On 14 September 1923, Chiarlo wrote that, in his absence, Montini had annswered the telephone call from the Polish Ambassador to the Holy See, informing the nunciature that an agreement had been reached allowing Sheptytsky to return to his see.
No further news of Montini occurs until after his departure. The following letter from Lauri to Pizzardo, dated 11 October 1923, sheds much light on what had occurred to warrant the recall of the young ecclesiastical adept:
Yesterday don G. B. Montini departed for Italy, authorized to return to Rome by the telegram of the 2nd current of this Secretariat of State. As soon as I arrived in Warsaw, I discovered that, on the previous day, Don Montini had been visited by house doctor, Mr. Markiewicz, who is well known to Holy Father. The Auditor [Chiarlo] questioned this doctor if he believed the harsh winter in Warsaw could be dangerous for Don Montini. He replied that he was healthy in body but, at the same time, he had discovered that his heart had not developed in proportion to the body, which was the cause of the ailments that Don Montini felt from time to time. Despite this, he considered that Don Montini, if he did not expose himself by leaving the house on the coldest and windiest days or during cold rain, could endure without danger even the most terrible days of winter in this capital.

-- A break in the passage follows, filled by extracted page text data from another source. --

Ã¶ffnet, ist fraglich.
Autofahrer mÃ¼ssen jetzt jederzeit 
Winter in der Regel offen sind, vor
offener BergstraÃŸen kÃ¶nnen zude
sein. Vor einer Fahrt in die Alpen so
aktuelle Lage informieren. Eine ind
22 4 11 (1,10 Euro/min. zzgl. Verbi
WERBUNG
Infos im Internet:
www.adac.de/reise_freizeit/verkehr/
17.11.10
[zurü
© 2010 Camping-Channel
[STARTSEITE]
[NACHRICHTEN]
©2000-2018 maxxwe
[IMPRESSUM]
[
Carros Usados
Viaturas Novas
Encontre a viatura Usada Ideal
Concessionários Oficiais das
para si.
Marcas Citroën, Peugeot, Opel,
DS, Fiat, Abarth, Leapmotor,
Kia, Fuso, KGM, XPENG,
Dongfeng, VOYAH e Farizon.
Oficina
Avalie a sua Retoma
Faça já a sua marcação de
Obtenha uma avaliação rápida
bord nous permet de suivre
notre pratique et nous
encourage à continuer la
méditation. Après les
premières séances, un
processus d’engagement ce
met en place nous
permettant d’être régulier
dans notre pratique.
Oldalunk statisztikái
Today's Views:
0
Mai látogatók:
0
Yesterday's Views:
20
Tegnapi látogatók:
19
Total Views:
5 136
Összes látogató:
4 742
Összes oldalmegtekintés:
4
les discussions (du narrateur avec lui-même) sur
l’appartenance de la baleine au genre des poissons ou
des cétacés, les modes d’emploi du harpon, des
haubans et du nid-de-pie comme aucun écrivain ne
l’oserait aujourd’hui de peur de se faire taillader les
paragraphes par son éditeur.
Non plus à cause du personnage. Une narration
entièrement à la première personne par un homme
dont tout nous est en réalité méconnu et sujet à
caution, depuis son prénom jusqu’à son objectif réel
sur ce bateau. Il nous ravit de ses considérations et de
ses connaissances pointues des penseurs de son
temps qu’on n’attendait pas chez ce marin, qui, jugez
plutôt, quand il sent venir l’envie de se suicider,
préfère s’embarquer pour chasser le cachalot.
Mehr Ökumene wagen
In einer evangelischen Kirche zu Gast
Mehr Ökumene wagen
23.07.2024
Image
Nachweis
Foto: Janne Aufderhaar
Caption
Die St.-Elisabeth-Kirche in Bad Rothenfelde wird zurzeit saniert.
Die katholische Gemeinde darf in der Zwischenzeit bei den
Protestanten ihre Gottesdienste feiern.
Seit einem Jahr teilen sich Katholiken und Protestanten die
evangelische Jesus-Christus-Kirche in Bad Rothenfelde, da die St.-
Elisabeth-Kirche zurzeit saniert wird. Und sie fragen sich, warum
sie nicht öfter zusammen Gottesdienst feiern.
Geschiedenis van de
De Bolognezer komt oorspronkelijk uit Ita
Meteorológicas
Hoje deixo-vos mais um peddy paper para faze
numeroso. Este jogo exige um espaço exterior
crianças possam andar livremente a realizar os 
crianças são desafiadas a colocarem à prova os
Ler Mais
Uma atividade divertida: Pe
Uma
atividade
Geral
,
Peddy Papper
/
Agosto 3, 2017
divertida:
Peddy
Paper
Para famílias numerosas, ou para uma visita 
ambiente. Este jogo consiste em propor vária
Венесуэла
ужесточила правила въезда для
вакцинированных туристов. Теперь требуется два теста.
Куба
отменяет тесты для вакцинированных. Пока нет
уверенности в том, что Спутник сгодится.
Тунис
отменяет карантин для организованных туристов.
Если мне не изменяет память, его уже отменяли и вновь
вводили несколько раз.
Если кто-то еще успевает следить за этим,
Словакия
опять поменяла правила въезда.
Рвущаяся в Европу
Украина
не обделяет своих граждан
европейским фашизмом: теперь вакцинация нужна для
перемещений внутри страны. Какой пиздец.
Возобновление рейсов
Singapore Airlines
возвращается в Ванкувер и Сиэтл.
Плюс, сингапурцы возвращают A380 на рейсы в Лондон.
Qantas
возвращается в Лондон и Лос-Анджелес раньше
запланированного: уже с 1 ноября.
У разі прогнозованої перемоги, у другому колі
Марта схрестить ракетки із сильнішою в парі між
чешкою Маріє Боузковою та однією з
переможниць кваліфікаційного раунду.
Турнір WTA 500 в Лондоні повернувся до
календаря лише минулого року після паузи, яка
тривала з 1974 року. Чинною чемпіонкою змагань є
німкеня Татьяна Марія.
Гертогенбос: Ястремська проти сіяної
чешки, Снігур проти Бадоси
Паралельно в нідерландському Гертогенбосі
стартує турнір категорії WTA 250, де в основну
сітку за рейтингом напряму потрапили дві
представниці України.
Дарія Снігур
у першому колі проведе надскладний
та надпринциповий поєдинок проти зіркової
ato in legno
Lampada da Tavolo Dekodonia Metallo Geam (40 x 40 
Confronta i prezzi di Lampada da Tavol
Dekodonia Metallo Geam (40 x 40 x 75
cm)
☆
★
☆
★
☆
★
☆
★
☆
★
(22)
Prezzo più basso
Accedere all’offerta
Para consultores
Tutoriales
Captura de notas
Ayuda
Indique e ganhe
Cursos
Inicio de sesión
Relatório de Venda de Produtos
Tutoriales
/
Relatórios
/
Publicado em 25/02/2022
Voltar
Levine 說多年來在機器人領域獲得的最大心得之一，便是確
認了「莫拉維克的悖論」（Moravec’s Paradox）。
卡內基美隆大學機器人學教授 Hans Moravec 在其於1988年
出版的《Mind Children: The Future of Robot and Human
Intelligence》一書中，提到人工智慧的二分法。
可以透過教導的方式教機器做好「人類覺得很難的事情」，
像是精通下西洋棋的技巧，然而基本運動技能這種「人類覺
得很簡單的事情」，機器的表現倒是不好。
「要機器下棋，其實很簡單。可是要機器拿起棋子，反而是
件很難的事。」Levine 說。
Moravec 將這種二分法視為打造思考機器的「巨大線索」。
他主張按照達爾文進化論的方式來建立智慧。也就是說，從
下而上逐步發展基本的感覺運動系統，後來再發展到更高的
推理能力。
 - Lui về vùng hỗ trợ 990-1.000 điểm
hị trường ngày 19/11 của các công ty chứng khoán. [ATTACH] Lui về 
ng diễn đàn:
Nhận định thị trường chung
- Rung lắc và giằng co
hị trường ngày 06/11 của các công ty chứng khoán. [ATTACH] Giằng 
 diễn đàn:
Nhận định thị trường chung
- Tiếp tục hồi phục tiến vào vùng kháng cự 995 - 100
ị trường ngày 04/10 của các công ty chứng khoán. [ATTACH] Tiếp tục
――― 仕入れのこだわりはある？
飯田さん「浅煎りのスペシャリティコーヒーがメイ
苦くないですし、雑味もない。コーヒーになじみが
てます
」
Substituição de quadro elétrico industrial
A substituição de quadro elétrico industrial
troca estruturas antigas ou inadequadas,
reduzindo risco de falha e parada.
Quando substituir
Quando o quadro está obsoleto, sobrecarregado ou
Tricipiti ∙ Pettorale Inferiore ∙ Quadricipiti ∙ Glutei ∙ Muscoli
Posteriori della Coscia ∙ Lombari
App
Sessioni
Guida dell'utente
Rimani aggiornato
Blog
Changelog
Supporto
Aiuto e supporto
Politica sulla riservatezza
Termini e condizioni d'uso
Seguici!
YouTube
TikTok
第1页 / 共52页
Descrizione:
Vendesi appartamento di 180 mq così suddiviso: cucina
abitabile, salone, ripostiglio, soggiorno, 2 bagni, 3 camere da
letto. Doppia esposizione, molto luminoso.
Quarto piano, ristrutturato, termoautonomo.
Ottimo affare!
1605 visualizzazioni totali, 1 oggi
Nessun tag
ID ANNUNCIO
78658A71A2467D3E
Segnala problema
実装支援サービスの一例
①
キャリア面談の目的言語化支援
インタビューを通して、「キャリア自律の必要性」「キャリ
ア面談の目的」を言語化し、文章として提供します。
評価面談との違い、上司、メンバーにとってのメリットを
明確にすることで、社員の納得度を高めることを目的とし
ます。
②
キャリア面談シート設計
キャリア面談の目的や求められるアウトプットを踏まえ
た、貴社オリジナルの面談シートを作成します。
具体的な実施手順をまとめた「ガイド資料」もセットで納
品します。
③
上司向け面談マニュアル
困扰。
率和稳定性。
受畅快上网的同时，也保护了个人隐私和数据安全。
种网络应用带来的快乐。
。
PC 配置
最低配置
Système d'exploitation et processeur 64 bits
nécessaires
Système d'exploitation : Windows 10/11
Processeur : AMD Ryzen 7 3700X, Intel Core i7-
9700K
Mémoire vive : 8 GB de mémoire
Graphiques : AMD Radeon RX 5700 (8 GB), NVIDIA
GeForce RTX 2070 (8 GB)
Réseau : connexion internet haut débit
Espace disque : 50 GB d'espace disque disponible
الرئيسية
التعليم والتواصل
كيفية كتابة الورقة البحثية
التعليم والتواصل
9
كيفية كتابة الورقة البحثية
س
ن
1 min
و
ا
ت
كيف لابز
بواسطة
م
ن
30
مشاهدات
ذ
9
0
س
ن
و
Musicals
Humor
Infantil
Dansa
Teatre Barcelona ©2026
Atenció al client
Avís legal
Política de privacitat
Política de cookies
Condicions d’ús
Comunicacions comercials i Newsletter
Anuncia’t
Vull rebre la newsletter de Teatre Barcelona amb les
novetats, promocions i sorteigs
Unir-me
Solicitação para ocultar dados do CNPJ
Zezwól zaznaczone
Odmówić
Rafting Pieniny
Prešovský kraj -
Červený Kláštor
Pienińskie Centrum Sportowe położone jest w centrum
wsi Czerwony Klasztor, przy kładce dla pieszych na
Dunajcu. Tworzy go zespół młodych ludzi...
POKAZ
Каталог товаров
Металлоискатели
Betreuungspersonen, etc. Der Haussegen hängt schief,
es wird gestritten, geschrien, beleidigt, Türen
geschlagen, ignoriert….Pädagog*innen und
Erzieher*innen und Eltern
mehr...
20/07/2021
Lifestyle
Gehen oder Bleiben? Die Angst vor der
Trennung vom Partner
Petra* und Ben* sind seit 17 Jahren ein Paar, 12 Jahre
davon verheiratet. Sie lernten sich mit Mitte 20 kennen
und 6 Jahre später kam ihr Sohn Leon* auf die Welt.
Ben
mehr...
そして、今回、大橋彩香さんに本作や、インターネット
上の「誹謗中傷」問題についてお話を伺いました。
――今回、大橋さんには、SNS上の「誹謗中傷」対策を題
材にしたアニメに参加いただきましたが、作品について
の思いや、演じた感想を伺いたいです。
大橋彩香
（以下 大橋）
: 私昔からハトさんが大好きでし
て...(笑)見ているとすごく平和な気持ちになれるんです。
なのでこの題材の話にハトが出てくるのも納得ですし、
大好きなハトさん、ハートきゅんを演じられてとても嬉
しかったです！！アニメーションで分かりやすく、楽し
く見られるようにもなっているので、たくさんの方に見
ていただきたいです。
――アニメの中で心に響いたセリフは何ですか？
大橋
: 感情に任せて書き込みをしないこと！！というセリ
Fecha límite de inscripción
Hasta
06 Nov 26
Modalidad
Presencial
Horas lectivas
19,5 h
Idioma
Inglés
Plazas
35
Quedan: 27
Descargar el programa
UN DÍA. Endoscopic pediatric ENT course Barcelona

Still, from what I was able to learn myself on my return to Warsaw, I also shared the opinion of Dr. Markiewicz. However, according to that which had been agreed with Your Most Reverend Excellency, I thought to obtain the opinion of another physician, a specialist in heart diseases. An appointment had already been made when he received the aforementioned telegram, which made further investigation unnecessary. I am happy to report that I was and am happy with the performance of the young Don Montini, who proved to be intelligent, hard working, pious, polite, and educated, just as Your Excellency so rightly had described him to me.
Lauri then asked for Carlo Margotti once more but Margotti was destined to remain in the Oriental Congregation until 1930.
These dispatches appear to contradict the hypothesis that Lauri, somehow dissatisfied with Montini’s work, had asked Pizzardo to recall him. The documents removed from Montini’s personnel file would shed further light on the topic but they will not likely be made available for consultation for many years to come, if at all.